Et que pensez-vous du débat économique actuel sur la nécessité de voir une nouvelle monnaie remplacer le franc Cfa ?
Je suis bien sûr favorable à la création d’une monnaie indépendante africaine pour les zones de l’Afrique Centrale et de l’Afrique de l’Ouest. Cela rejoint d’ailleurs mon propos sur l’idée d’un nouveau récit culturel africain qui engage la refondation de nos systèmes politico-économiques et nos institutions. Comment imaginer, encore aujourd’hui, que notre économie soit ligotée et gouvernée par des forces extérieures ? Cette monnaie existe depuis 70 ans et contrôle toujours 15 pays d’Afrique. N’oublions pas non plus que cette monnaie signifie Franc des colonies françaises d’Afrique. Ce qui n’a plus de sens aujourd’hui, à l’exception de nous maintenir sous l’escarcelle de la France qui a, elle-même, abandonné le franc. C’est un frein considérable à notre économie, cela empêche nos exportations à cause de l’ajustement avec l’euro et nous endette de manière catastrophique. Cela ne profite qu’aux investisseurs étrangers et à la Banque de France qui continue d’imprimer nos billets. Autrement dit, c’est encore la France qui décide de notre survie. Si l’on veut parvenir à une réelle émancipation qui décolonialise à la fois notre économie et nos esprits, nous allons devoir créer notre propre monnaie d’échange, mais cela passe par une réforme structurelle profonde de l’économie globale africaine qui exige du courage de la part des élites et des dirigeants pour conduire cette mutation qui, elle seule, pourra rétablir l’équité monétaire et économique pour favoriser l’émergence réelle de notre croissance annoncée.
Quelles sont vos projets et vos perspectives pour 2018 ?

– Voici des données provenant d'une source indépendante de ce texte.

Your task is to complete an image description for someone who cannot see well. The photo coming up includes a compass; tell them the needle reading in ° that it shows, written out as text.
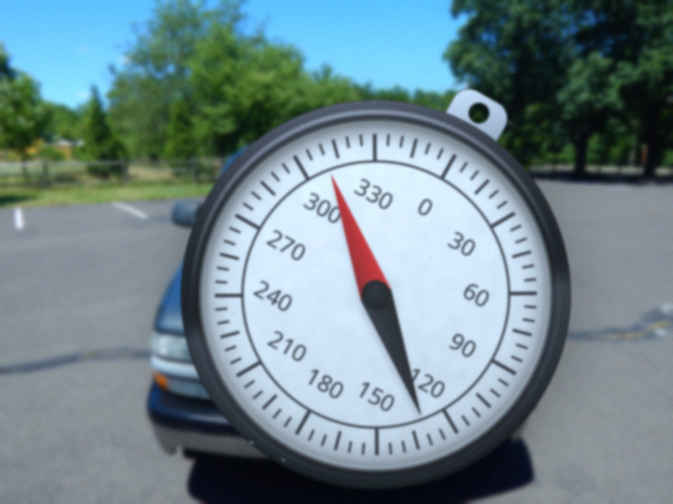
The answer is 310 °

Dès janvier, je ferai la promotion de mon nouveau livre Moi, Sidia Diop ou l’astre d’espérance de la Sénégambie au Brésil. Puis avec la maison d’édition, nous avons aussi le projet d’une autre publication, celle de Isabelle Chemin qui a écrit un essai littéraire consacré à mes travaux d’écriture et qui s’intitule Amadou Elimane Kane ou l’imaginaire de la Renaissance africaine. C’est une belle initiative que j’ai envie de porter. Je vais aussi poursuivre le partenariat avec l’Académie de la Guadeloupe où j’étais l’invité d’honneur en mars dernier pour un hommage au poète Guy Tirolien. J’ai pu y rencontrer des poètes, mais aussi des étudiants et des professeurs. J’espère pouvoir organiser un échange culturel et pédagogique en terre sénégalaise à l’Institut culturel panafricain de Yène. Je suis aussi invité de nouveau au Maroc, dans le cadre des Journées culturelles sénégalaises, organisées par les étudiants. Puis à la rentrée scolaire de 2018, nous avons le projet d’une résidence artistique et culturelle pour l’Académie de Paris en France. Vous voyez, que de belles choses qui me font vibrer ! Voilà mes souhaits pour 2018, ceux d’assurer la continuité culturelle pour valoriser notre patrimoine et notre créativité.